RNA and metagenomics revolutions

The Economist looks at the RNA revolution

The DNA of a human cell is only a small part of the overall puzzle of what is going on within the human body.

Ever since the human-genome project was completed, it has puzzled biologists that animals, be they worms, flies or people, all seem to have about the same number of genes for proteins—around 20,000. Yet flies are more complex than worms, and people are more complex than either. Traditional genes are thus not as important as proponents of human nature had suspected nor as proponents of nurture had feared. Instead, the solution to the puzzle seems to lie in the RNA operating system of the cells. This gets bigger with each advance in complexity.

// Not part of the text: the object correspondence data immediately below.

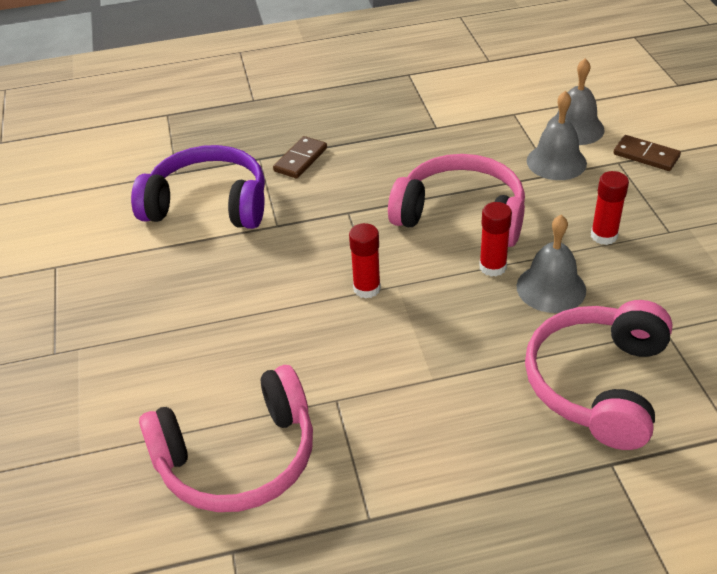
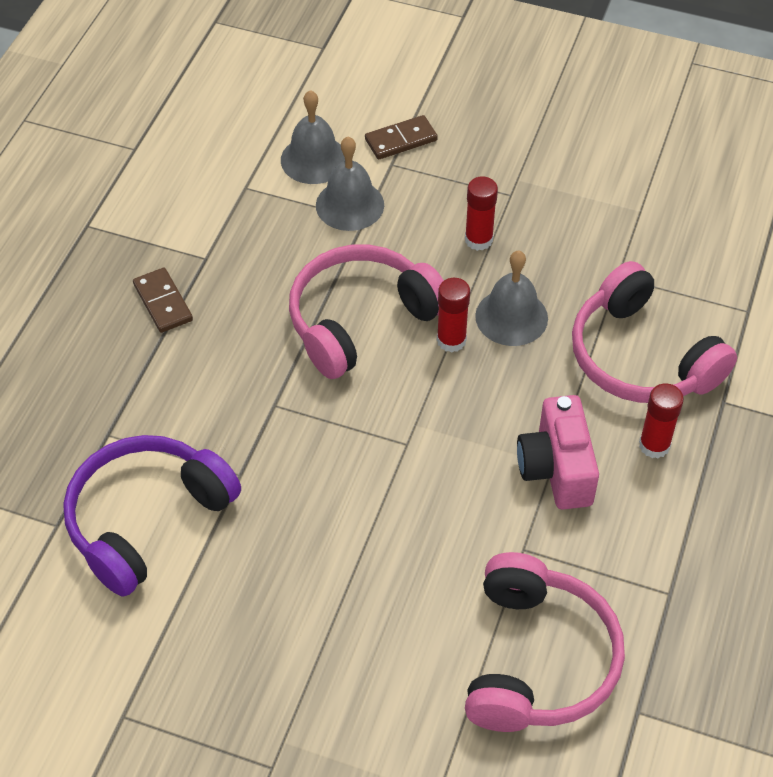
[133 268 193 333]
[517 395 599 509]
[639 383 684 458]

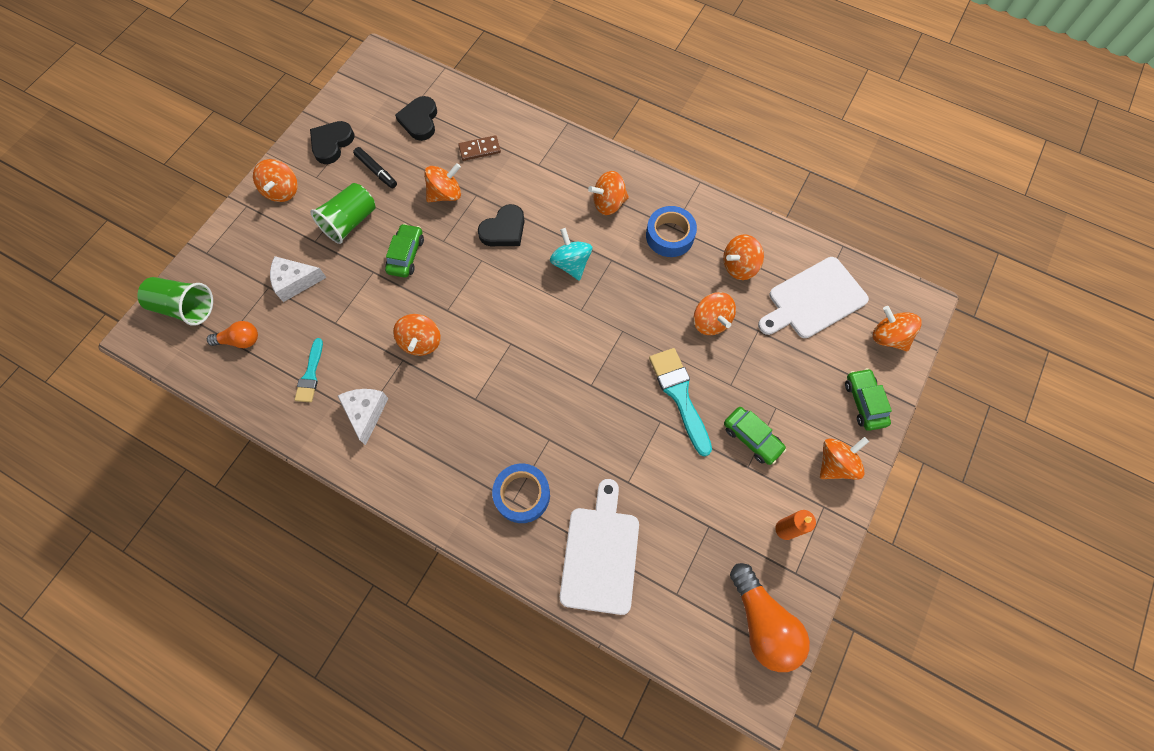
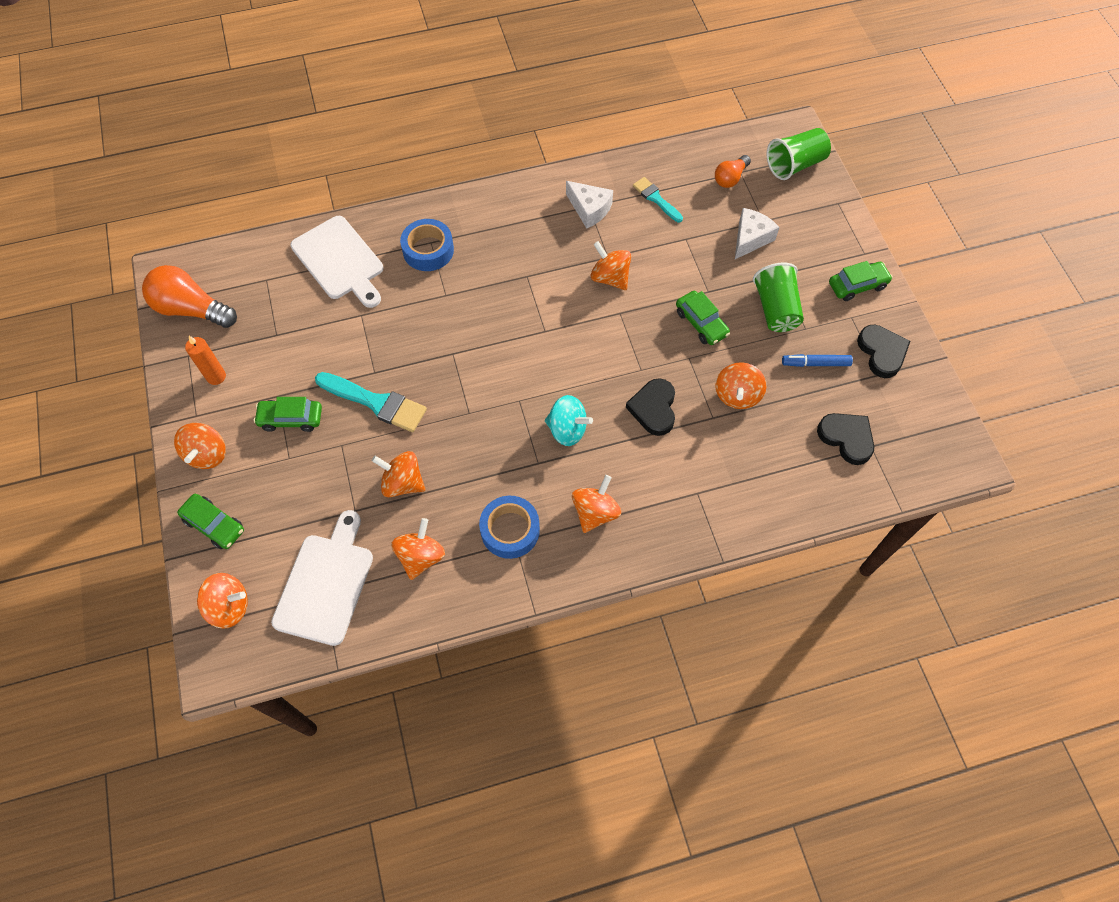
[782 354 853 367]
[829 261 893 301]
[458 135 501 161] (first image)

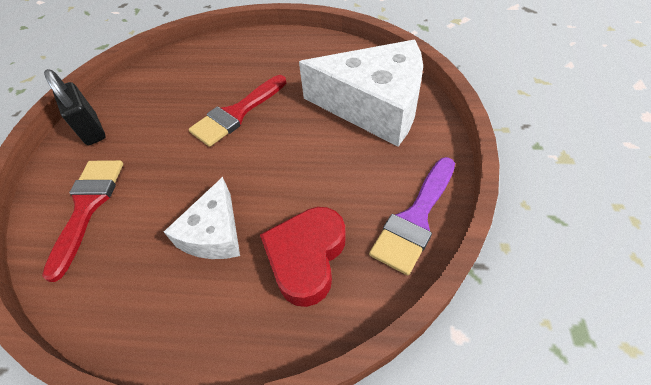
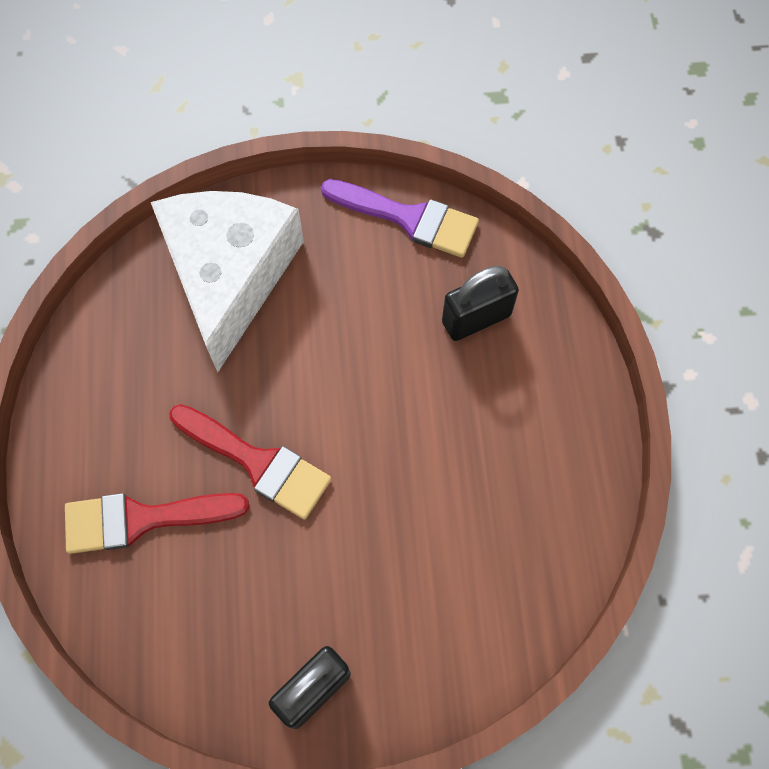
[65 493 249 554]
[442 266 519 341]
[164 177 240 259] (first image)

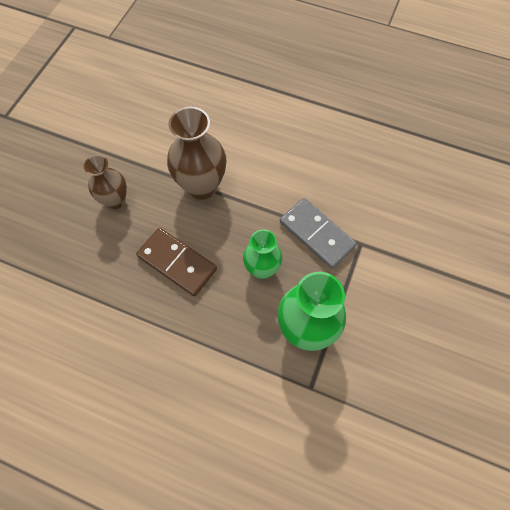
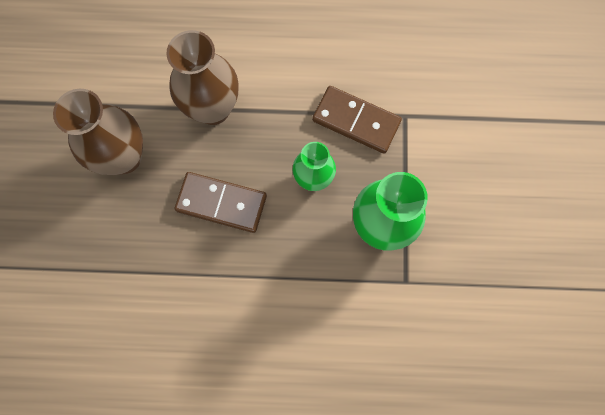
[53 89 143 175]
[312 86 402 154]

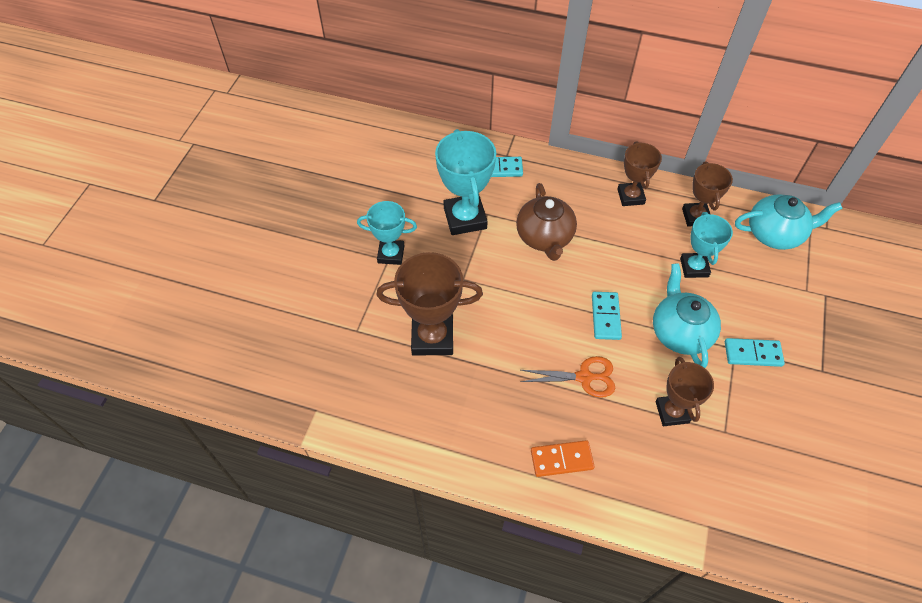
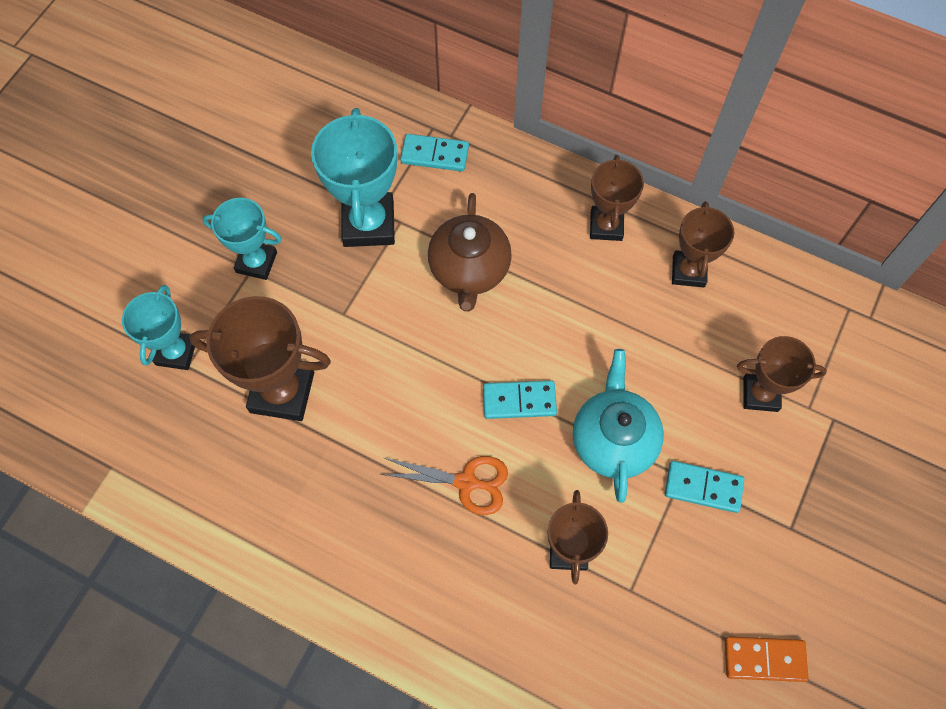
[122 285 195 370]
[483 381 557 419]
[725 637 809 682]
[737 336 827 412]
[735 194 843 250] (first image)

And it is noticeably different in a human from that in the brain of a chimpanzee.

If RNA is controlling the complexity of the whole organism, that suggests the operating system of each cell is not only running the cell in question, but is linking up with those of the other cells when a creature is developing. To push the analogy, organs such as the brain are the result of a biological internet. If that is right, the search for the essence of humanity has been looking in the wrong genetic direction.

Recent work in metagenomics shows that we only have partial understanding or even recently awareness of 1% of the activity of microbes in human bodies

We contain 10 times more microbial than human cells and 100 times more microbial genes than human genes We are superorganisms of human and microbial parts.

10 to 100 trillion microbes perform functions in our body that we have not had to evolve

So we are now shedding light onto areas that we had very little awareness of until recently.